- _Task goal_: Make an exact copy of the records, leaving out the images.

Items from a data source:
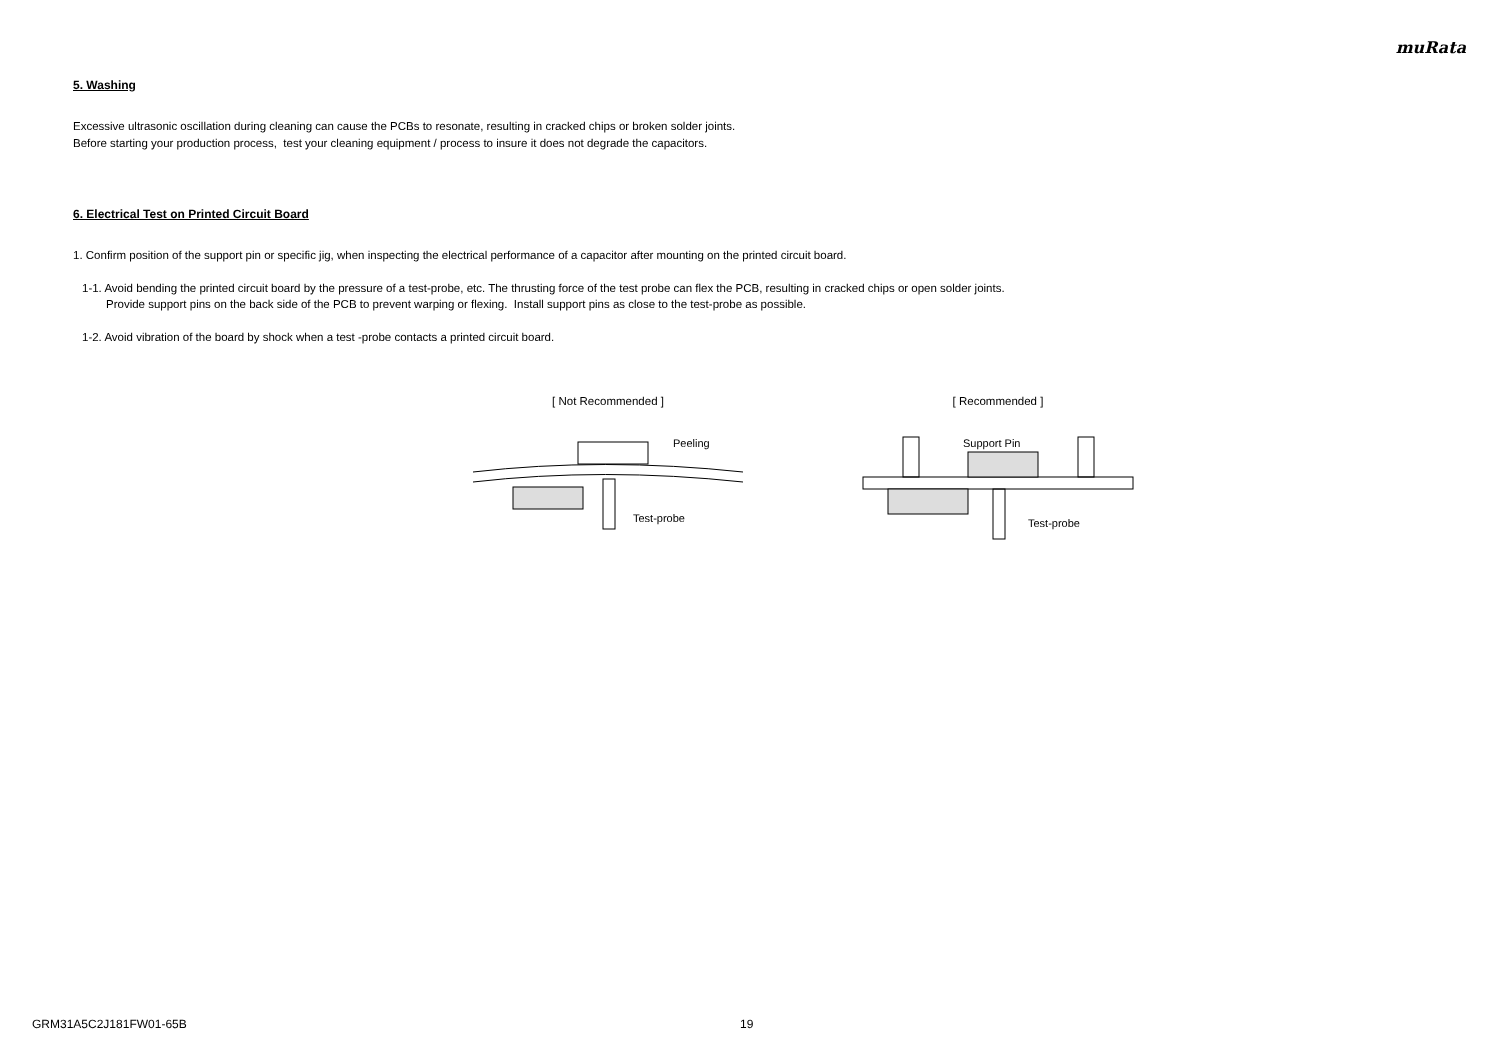muRata
5. Washing
Excessive ultrasonic oscillation during cleaning can cause the PCBs to resonate, resulting in cracked chips or broken solder joints.
Before starting your production process, test your cleaning equipment / process to insure it does not degrade the capacitors.
6. Electrical Test on Printed Circuit Board
1. Confirm position of the support pin or specific jig, when inspecting the electrical performance of a capacitor after mounting on the printed circuit board.
1-1. Avoid bending the printed circuit board by the pressure of a test-probe, etc. The thrusting force of the test probe can flex the PCB, resulting in cracked chips or open solder joints.
Provide support pins on the back side of the PCB to prevent warping or flexing. Install support pins as close to the test-probe as possible.
1-2. Avoid vibration of the board by shock when a test -probe contacts a printed circuit board.
[ Not Recommended ]
Peeling
Test-probe
[ Recommended ]
Support Pin
Test-probe
GRM31A5C2J181FW01-65B 19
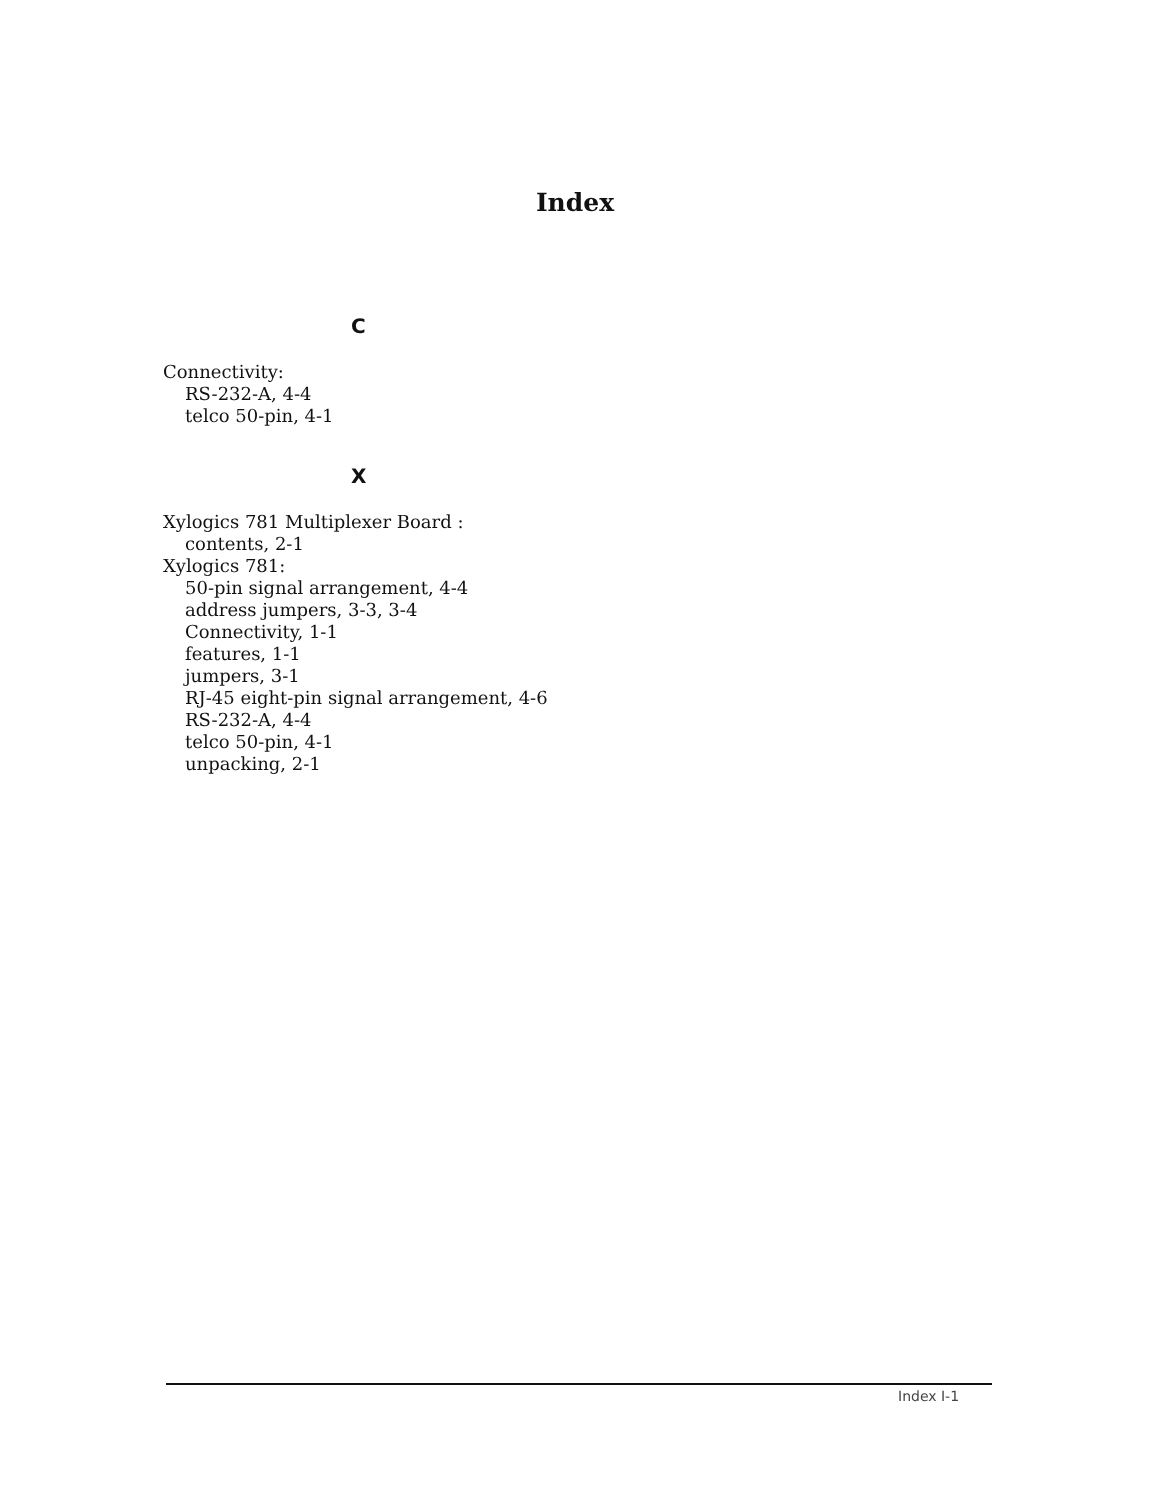Index
C
Connectivity:
RS-232-A, 4-4
telco 50-pin, 4-1
X
Xylogics 781 Multiplexer Board :
contents, 2-1
Xylogics 781:
50-pin signal arrangement, 4-4
address jumpers, 3-3, 3-4
Connectivity, 1-1
features, 1-1
jumpers, 3-1
RJ-45 eight-pin signal arrangement, 4-6
RS-232-A, 4-4
telco 50-pin, 4-1
unpacking, 2-1
Index I-1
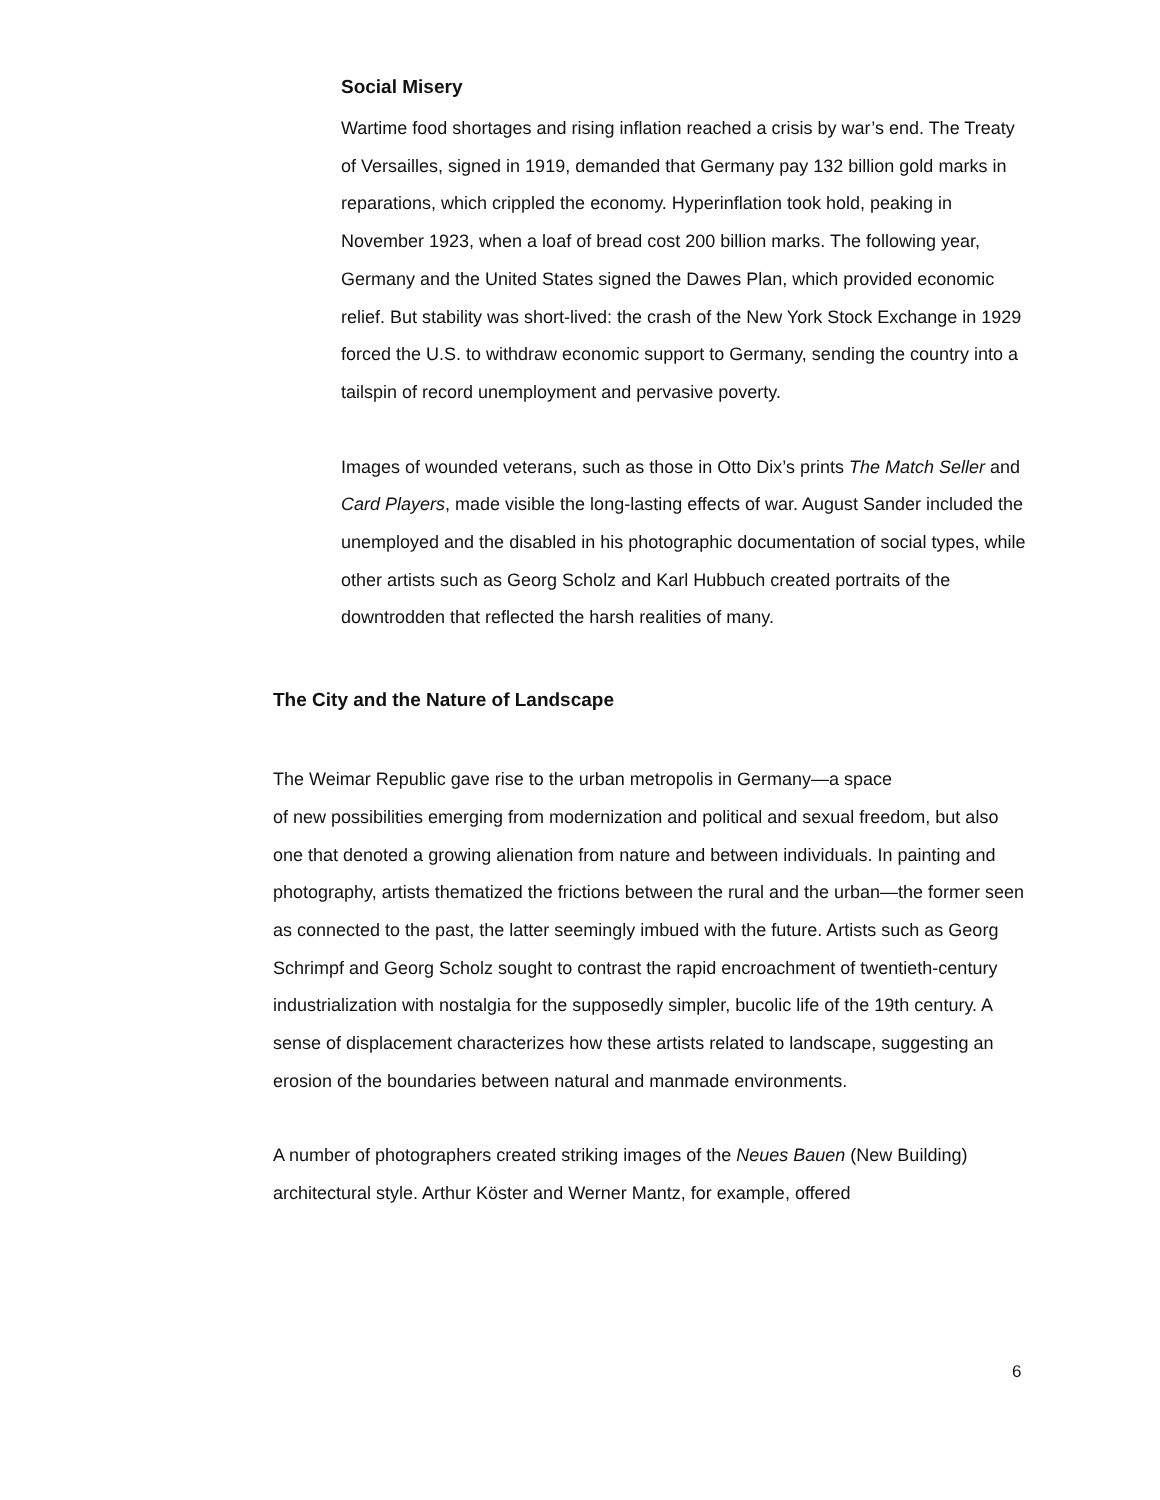Social Misery
Wartime food shortages and rising inflation reached a crisis by war’s end. The Treaty of Versailles, signed in 1919, demanded that Germany pay 132 billion gold marks in reparations, which crippled the economy. Hyperinflation took hold, peaking in November 1923, when a loaf of bread cost 200 billion marks. The following year, Germany and the United States signed the Dawes Plan, which provided economic relief. But stability was short-lived: the crash of the New York Stock Exchange in 1929 forced the U.S. to withdraw economic support to Germany, sending the country into a tailspin of record unemployment and pervasive poverty.
Images of wounded veterans, such as those in Otto Dix’s prints The Match Seller and Card Players, made visible the long-lasting effects of war. August Sander included the unemployed and the disabled in his photographic documentation of social types, while other artists such as Georg Scholz and Karl Hubbuch created portraits of the downtrodden that reflected the harsh realities of many.
The City and the Nature of Landscape
The Weimar Republic gave rise to the urban metropolis in Germany—a space
of new possibilities emerging from modernization and political and sexual freedom, but also one that denoted a growing alienation from nature and between individuals. In painting and photography, artists thematized the frictions between the rural and the urban—the former seen as connected to the past, the latter seemingly imbued with the future. Artists such as Georg Schrimpf and Georg Scholz sought to contrast the rapid encroachment of twentieth-century industrialization with nostalgia for the supposedly simpler, bucolic life of the 19th century. A sense of displacement characterizes how these artists related to landscape, suggesting an erosion of the boundaries between natural and manmade environments.
A number of photographers created striking images of the Neues Bauen (New Building) architectural style. Arthur Köster and Werner Mantz, for example, offered
6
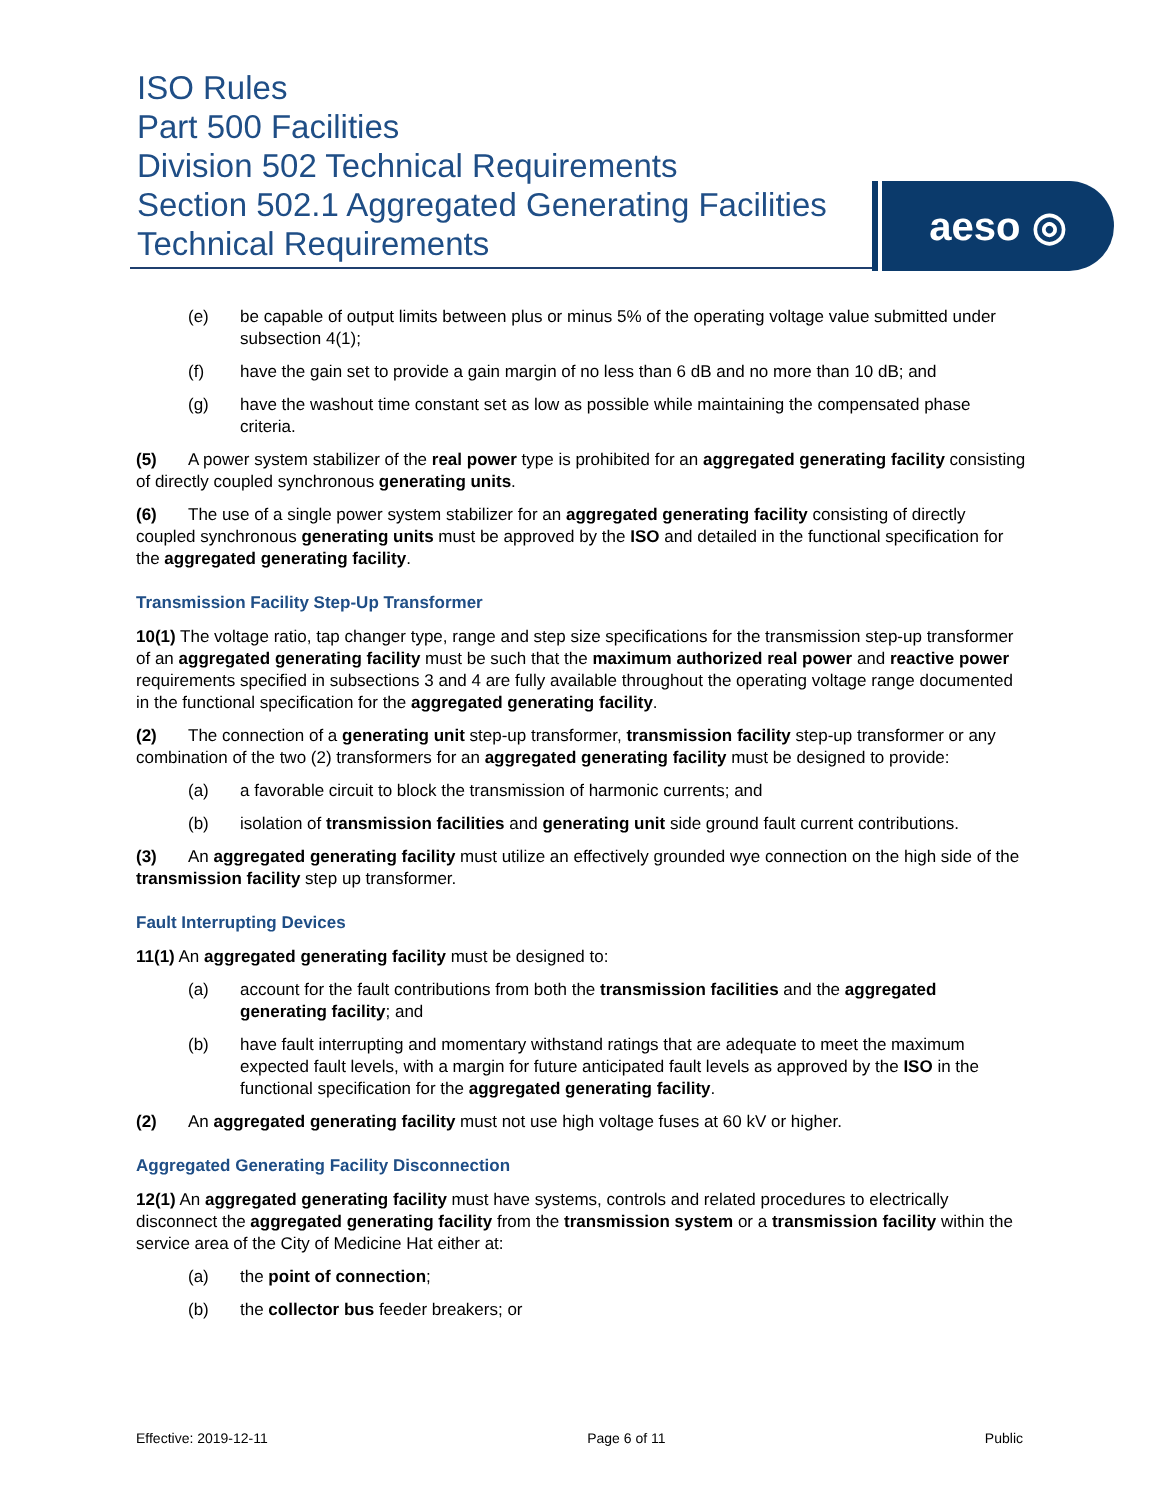ISO Rules
Part 500 Facilities
Division 502 Technical Requirements
Section 502.1 Aggregated Generating Facilities
Technical Requirements
aeso ◎
(e) be capable of output limits between plus or minus 5% of the operating voltage value submitted under subsection 4(1);
(f) have the gain set to provide a gain margin of no less than 6 dB and no more than 10 dB; and
(g) have the washout time constant set as low as possible while maintaining the compensated phase criteria.
(5) A power system stabilizer of the real power type is prohibited for an aggregated generating facility consisting of directly coupled synchronous generating units.
(6) The use of a single power system stabilizer for an aggregated generating facility consisting of directly coupled synchronous generating units must be approved by the ISO and detailed in the functional specification for the aggregated generating facility.
Transmission Facility Step-Up Transformer
10(1) The voltage ratio, tap changer type, range and step size specifications for the transmission step-up transformer of an aggregated generating facility must be such that the maximum authorized real power and reactive power requirements specified in subsections 3 and 4 are fully available throughout the operating voltage range documented in the functional specification for the aggregated generating facility.
(2) The connection of a generating unit step-up transformer, transmission facility step-up transformer or any combination of the two (2) transformers for an aggregated generating facility must be designed to provide:
(a) a favorable circuit to block the transmission of harmonic currents; and
(b) isolation of transmission facilities and generating unit side ground fault current contributions.
(3) An aggregated generating facility must utilize an effectively grounded wye connection on the high side of the transmission facility step up transformer.
Fault Interrupting Devices
11(1) An aggregated generating facility must be designed to:
(a) account for the fault contributions from both the transmission facilities and the aggregated generating facility; and
(b) have fault interrupting and momentary withstand ratings that are adequate to meet the maximum expected fault levels, with a margin for future anticipated fault levels as approved by the ISO in the functional specification for the aggregated generating facility.
(2) An aggregated generating facility must not use high voltage fuses at 60 kV or higher.
Aggregated Generating Facility Disconnection
12(1) An aggregated generating facility must have systems, controls and related procedures to electrically disconnect the aggregated generating facility from the transmission system or a transmission facility within the service area of the City of Medicine Hat either at:
(a) the point of connection;
(b) the collector bus feeder breakers; or
Effective: 2019-12-11 Page 6 of 11 Public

- _Answer space_:
muRata
5. Washing
Excessive ultrasonic oscillation during cleaning can cause the PCBs to resonate, resulting in cracked chips or broken solder joints.
Before starting your production process, test your cleaning equipment / process to insure it does not degrade the capacitors.
6. Electrical Test on Printed Circuit Board
1. Confirm position of the support pin or specific jig, when inspecting the electrical performance of a capacitor after mounting on the printed circuit board.
1-1. Avoid bending the printed circuit board by the pressure of a test-probe, etc. The thrusting force of the test probe can flex the PCB, resulting in cracked chips or open solder joints.
Provide support pins on the back side of the PCB to prevent warping or flexing. Install support pins as close to the test-probe as possible.
1-2. Avoid vibration of the board by shock when a test -probe contacts a printed circuit board.
[ Not Recommended ]
Peeling
Test-probe
[ Recommended ]
Support Pin
Test-probe
GRM31A5C2J181FW01-65B 19
Index
C
Connectivity:
RS-232-A, 4-4
telco 50-pin, 4-1
X
Xylogics 781 Multiplexer Board :
contents, 2-1
Xylogics 781:
50-pin signal arrangement, 4-4
address jumpers, 3-3, 3-4
Connectivity, 1-1
features, 1-1
jumpers, 3-1
RJ-45 eight-pin signal arrangement, 4-6
RS-232-A, 4-4
telco 50-pin, 4-1
unpacking, 2-1
Index I-1
Social Misery
Wartime food shortages and rising inflation reached a crisis by war’s end. The Treaty of Versailles, signed in 1919, demanded that Germany pay 132 billion gold marks in reparations, which crippled the economy. Hyperinflation took hold, peaking in November 1923, when a loaf of bread cost 200 billion marks. The following year, Germany and the United States signed the Dawes Plan, which provided economic relief. But stability was short-lived: the crash of the New York Stock Exchange in 1929 forced the U.S. to withdraw economic support to Germany, sending the country into a tailspin of record unemployment and pervasive poverty.
Images of wounded veterans, such as those in Otto Dix’s prints The Match Seller and Card Players, made visible the long-lasting effects of war. August Sander included the unemployed and the disabled in his photographic documentation of social types, while other artists such as Georg Scholz and Karl Hubbuch created portraits of the downtrodden that reflected the harsh realities of many.
The City and the Nature of Landscape
The Weimar Republic gave rise to the urban metropolis in Germany—a space
of new possibilities emerging from modernization and political and sexual freedom, but also one that denoted a growing alienation from nature and between individuals. In painting and photography, artists thematized the frictions between the rural and the urban—the former seen as connected to the past, the latter seemingly imbued with the future. Artists such as Georg Schrimpf and Georg Scholz sought to contrast the rapid encroachment of twentieth-century industrialization with nostalgia for the supposedly simpler, bucolic life of the 19th century. A sense of displacement characterizes how these artists related to landscape, suggesting an erosion of the boundaries between natural and manmade environments.
A number of photographers created striking images of the Neues Bauen (New Building) architectural style. Arthur Köster and Werner Mantz, for example, offered
6
ISO Rules
Part 500 Facilities
Division 502 Technical Requirements
Section 502.1 Aggregated Generating Facilities
Technical Requirements
aeso ◎
(e) be capable of output limits between plus or minus 5% of the operating voltage value submitted under subsection 4(1);
(f) have the gain set to provide a gain margin of no less than 6 dB and no more than 10 dB; and
(g) have the washout time constant set as low as possible while maintaining the compensated phase criteria.
(5) A power system stabilizer of the real power type is prohibited for an aggregated generating facility consisting of directly coupled synchronous generating units.
(6) The use of a single power system stabilizer for an aggregated generating facility consisting of directly coupled synchronous generating units must be approved by the ISO and detailed in the functional specification for the aggregated generating facility.
Transmission Facility Step-Up Transformer
10(1) The voltage ratio, tap changer type, range and step size specifications for the transmission step-up transformer of an aggregated generating facility must be such that the maximum authorized real power and reactive power requirements specified in subsections 3 and 4 are fully available throughout the operating voltage range documented in the functional specification for the aggregated generating facility.
(2) The connection of a generating unit step-up transformer, transmission facility step-up transformer or any combination of the two (2) transformers for an aggregated generating facility must be designed to provide:
(a) a favorable circuit to block the transmission of harmonic currents; and
(b) isolation of transmission facilities and generating unit side ground fault current contributions.
(3) An aggregated generating facility must utilize an effectively grounded wye connection on the high side of the transmission facility step up transformer.
Fault Interrupting Devices
11(1) An aggregated generating facility must be designed to:
(a) account for the fault contributions from both the transmission facilities and the aggregated generating facility; and
(b) have fault interrupting and momentary withstand ratings that are adequate to meet the maximum expected fault levels, with a margin for future anticipated fault levels as approved by the ISO in the functional specification for the aggregated generating facility.
(2) An aggregated generating facility must not use high voltage fuses at 60 kV or higher.
Aggregated Generating Facility Disconnection
12(1) An aggregated generating facility must have systems, controls and related procedures to electrically disconnect the aggregated generating facility from the transmission system or a transmission facility within the service area of the City of Medicine Hat either at:
(a) the point of connection;
(b) the collector bus feeder breakers; or
Effective: 2019-12-11 Page 6 of 11 Public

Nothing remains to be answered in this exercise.